I’m trying to extract structured data from a document question-answering chain but running into parsing issues. My setup works fine for getting basic answers, but I need the language model to return structured responses that can be processed by a PydanticOutputParser. The chain successfully returns formatted text, but when I try to parse it, I get a JSON parsing error. The response looks like this:
{'result_text': '\n1. Document section: Privacy Policy. \n2. Privacy Policy: No.'}
When I attempt to parse with output_parser.parse(response['result_text']), I get JSONDecodeError: Expecting value: line 1 column 1 (char 0). Here’s my current implementation:
from langchain.chains.question_answering import load_qa_chain
from langchain import PromptTemplate
from langchain.output_parsers import PydanticOutputParser
from pydantic import BaseModel, Field
from langchain.embeddings.openai import OpenAIEmbeddings
from langchain.vectorstores import Chroma
from langchain.llms import AzureOpenAI
from langchain.document_loaders.csv_loader import CSVLoader
import os
def setup_vector_store(document_index):
embeddings = OpenAIEmbeddings(
openai_api_key=os.getenv("OPENAI_KEY"),
deployment=os.getenv('EMB_DEPLOYMENT'),
model=os.getenv('EMB_MODEL'),
chunk_size=1
)
data_loader = CSVLoader(
file_path='documents/agreements.csv',
source_column="Content"
)
documents = data_loader.load()
selected_doc = [documents[document_index].page_content]

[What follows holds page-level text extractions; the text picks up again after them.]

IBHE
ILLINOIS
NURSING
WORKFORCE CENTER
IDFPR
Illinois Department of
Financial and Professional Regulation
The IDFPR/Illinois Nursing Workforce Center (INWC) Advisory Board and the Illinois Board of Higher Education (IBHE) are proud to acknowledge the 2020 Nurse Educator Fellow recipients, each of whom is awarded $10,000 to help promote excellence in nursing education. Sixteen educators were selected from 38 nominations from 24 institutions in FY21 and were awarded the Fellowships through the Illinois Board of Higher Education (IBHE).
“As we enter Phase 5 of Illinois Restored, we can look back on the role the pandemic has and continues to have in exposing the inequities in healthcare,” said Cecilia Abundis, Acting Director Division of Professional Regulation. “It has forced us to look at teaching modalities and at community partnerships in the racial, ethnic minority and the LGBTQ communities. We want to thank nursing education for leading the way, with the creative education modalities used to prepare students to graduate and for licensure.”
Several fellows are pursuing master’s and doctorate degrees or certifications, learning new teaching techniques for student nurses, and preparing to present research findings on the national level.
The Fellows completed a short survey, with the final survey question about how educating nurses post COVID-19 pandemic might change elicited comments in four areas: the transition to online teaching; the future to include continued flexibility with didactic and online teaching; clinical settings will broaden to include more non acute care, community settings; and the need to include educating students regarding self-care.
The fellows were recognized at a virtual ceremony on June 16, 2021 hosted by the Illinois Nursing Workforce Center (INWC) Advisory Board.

vector_db = Chroma.from_documents(selected_doc, embeddings)
return vector_db
class DocumentAnalysis(BaseModel):
searched_clause: str = Field(description="The clause being searched in the document")
clause_exists: str = Field(description="Whether the clause exists in the document - Yes or No")
vectorstore = setup_vector_store(0)
search_term = "Confidentiality Agreement"
model = AzureOpenAI(
deployment_name=os.getenv('LLM_DEPLOYMENT'),
model_name=os.getenv('LLM_MODEL'),
temperature=0
)
search_query = f"Does the document contain {search_term}?"
relevant_docs = vectorstore.similarity_search(search_query)
prompt_template = """
You are analyzing legal documents. Based on the content below, answer this question:
Question: Does {query} appear in this document?
{content}
Provide your response in this format:
1. Searched clause: {query}
2. {query}: Yes or No
{format_instructions}
"""
output_parser = PydanticOutputParser(pydantic_object=DocumentAnalysis)
qa_prompt = PromptTemplate(
template=prompt_template,
input_variables=["content", "query"],
partial_variables={
"format_instructions": output_parser.get_format_instructions()
}
)
qa_chain = load_qa_chain(
model,
chain_type="stuff",
prompt=qa_prompt,
document_variable_name="content"
)
response = qa_chain(
{"input_documents": relevant_docs, "query": search_term},
return_only_outputs=True
)
How can I modify this setup to make the output parser work correctly with the QA chain results?